Michele Caon,Clément Choné,Pasquale Davide Schiavone,Alexandre Levisse,Guido Masera,Maurizio Martina,David Atienza
2024-06-20
Abstract:The widespread adoption of data-centric algorithms, particularly Artificial Intelligence (AI) and Machine Learning (ML), has exposed the limitations of centralized processing infrastructures, driving a shift towards edge computing. This necessitates stringent constraints on energy efficiency, which traditional von Neumann architectures struggle to meet. The Compute-In-Memory (CIM) paradigm has emerged as a superior candidate due to its efficient exploitation of available memory bandwidth.
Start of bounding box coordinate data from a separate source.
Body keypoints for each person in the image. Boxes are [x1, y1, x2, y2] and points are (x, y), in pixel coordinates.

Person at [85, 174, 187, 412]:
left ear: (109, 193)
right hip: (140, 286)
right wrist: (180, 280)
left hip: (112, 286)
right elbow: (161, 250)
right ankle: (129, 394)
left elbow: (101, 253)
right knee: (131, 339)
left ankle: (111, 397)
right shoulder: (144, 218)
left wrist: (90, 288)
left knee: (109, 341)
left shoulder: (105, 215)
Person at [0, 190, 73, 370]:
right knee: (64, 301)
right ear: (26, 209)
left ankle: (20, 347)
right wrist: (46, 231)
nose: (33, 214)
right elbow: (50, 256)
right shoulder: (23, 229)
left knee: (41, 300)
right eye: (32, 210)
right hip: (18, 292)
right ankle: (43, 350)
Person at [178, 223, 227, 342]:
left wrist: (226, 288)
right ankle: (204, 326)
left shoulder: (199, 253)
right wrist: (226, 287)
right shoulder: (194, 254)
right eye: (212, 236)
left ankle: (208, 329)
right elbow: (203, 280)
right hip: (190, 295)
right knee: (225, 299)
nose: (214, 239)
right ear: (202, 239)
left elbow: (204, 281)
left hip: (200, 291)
However, existing CIM solutions require high implementation effort and lack flexibility from a software integration standpoint. This work proposes a novel, software-friendly, general-purpose, and low-integration-effort Near-Memory Computing (NMC) approach, paving the way for the adoption of CIM-based systems in the next generation of edge computing nodes. Two architectural variants, NM-Caesar and NM-Carus, are proposed and characterized to target different trade-offs in area efficiency, performance, and flexibility, covering a wide range of embedded microcontrollers. Post-layout simulations show up to $25.8\times$ and $50.0\times$ lower execution time and $23.2\times$ and $33.1\times$ higher energy efficiency at the system level, respectively, compared to executing the same tasks on a state-of-the-art RISC-V CPU (RV32IMC). NM-Carus achieves a peak energy efficiency of $306.7$ GOPS/W in 8-bit matrix multiplications, surpassing recent state-of-the-art in- and near-memory circuits.
Hardware Architecture
What problem does this paper attempt to address?
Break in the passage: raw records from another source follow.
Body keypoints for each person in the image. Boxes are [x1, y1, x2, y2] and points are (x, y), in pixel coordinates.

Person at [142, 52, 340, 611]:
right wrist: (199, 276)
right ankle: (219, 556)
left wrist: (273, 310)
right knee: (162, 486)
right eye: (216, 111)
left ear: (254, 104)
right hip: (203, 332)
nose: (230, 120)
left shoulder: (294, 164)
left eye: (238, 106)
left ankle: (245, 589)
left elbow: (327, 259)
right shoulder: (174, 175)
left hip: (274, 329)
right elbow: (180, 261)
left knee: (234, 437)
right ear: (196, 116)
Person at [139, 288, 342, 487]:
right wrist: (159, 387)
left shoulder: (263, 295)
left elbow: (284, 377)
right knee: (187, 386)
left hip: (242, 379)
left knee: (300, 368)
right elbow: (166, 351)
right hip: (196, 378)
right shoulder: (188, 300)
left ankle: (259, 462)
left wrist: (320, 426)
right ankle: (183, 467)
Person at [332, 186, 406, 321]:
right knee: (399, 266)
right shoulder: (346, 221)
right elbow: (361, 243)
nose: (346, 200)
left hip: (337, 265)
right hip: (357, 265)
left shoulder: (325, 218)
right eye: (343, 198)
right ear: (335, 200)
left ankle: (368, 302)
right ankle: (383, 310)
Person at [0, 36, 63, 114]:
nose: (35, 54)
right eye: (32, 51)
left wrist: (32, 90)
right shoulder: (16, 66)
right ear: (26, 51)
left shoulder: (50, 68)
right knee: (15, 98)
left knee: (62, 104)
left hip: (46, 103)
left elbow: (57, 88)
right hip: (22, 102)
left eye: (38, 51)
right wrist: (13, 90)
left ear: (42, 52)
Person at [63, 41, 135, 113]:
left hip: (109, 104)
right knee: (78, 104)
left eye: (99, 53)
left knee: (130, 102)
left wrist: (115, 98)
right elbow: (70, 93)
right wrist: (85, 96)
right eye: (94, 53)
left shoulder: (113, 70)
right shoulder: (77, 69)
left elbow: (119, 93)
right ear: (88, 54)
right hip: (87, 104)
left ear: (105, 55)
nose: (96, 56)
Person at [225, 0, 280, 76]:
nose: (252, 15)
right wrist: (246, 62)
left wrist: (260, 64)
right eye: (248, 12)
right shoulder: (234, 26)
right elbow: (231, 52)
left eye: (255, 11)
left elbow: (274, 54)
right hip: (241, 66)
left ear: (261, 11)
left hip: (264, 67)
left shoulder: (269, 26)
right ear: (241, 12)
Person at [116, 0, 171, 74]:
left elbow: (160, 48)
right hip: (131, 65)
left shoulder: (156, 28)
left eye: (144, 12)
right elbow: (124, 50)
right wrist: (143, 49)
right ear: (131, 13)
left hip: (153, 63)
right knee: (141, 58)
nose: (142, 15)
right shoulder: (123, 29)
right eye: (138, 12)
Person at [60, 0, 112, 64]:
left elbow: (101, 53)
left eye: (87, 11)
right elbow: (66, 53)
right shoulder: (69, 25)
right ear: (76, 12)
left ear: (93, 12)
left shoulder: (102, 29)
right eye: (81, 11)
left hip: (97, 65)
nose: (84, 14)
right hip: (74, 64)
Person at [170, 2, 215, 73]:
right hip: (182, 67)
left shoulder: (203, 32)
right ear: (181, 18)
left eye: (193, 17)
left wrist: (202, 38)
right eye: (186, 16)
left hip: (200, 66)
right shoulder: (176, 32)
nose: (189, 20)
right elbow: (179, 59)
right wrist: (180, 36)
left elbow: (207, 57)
The paper aims to address the inefficiency of traditional von Neumann architecture in handling data-intensive workloads in edge computing. Specifically, with the widespread application of data-driven algorithms, especially in artificial intelligence and machine learning, the limitations of centralized processing infrastructure have become increasingly apparent, prompting a shift towards edge computing. However, edge computing nodes require strict energy efficiency constraints, which traditional von Neumann architecture struggles to meet. To this end, the paper proposes a new Near-Memory Computing (NMC) approach that is software-friendly, highly versatile, and easy to integrate, suitable for next-generation edge computing nodes. The main contributions of the paper include: 1. Proposing a software-friendly, low-cost, and easy-to-integrate NMC method suitable for general-purpose low-power edge devices, and validating its effectiveness by implementing two architectural variants for different categories of embedded system chips (SoCs). 2. Designing an efficient RISC-V custom Instruction Set Architecture (ISA) extension that supports flexible vector operations on a programmable CIM architecture, providing a vector view based on host computing memory without explicit vector load/store operations. 3. Conducting an in-depth, quantitative, and comprehensive analysis of the impact and advantages of replacing traditional SRAM banks with the proposed NMC macro modules in low-power microcontroller units (MCUs). The paper proposes two specific architectural variants: - **NM-Caesar**: An area-efficient NMC unit supporting SIMD operations, controlled by the host system microcontroller, suitable for regular TinyML benchmarks such as peak detection algorithms and lightweight artificial neural networks. - **NM-Carus**: A fully autonomous, vector-operation-supporting RISC-V programmable NMC unit, suitable for highly parallel and complex TinyML applications such as deep neural networks or tasks with data-dependent control flow. Both architectures are designed to be as close as possible to traditional embedded SRAM bank replacements, providing a physically and functionally SRAM-compatible interface with transparent memory operation modes. Their focus is on programmability and ease of integration to overcome the barriers to widespread adoption of existing CIM architectures.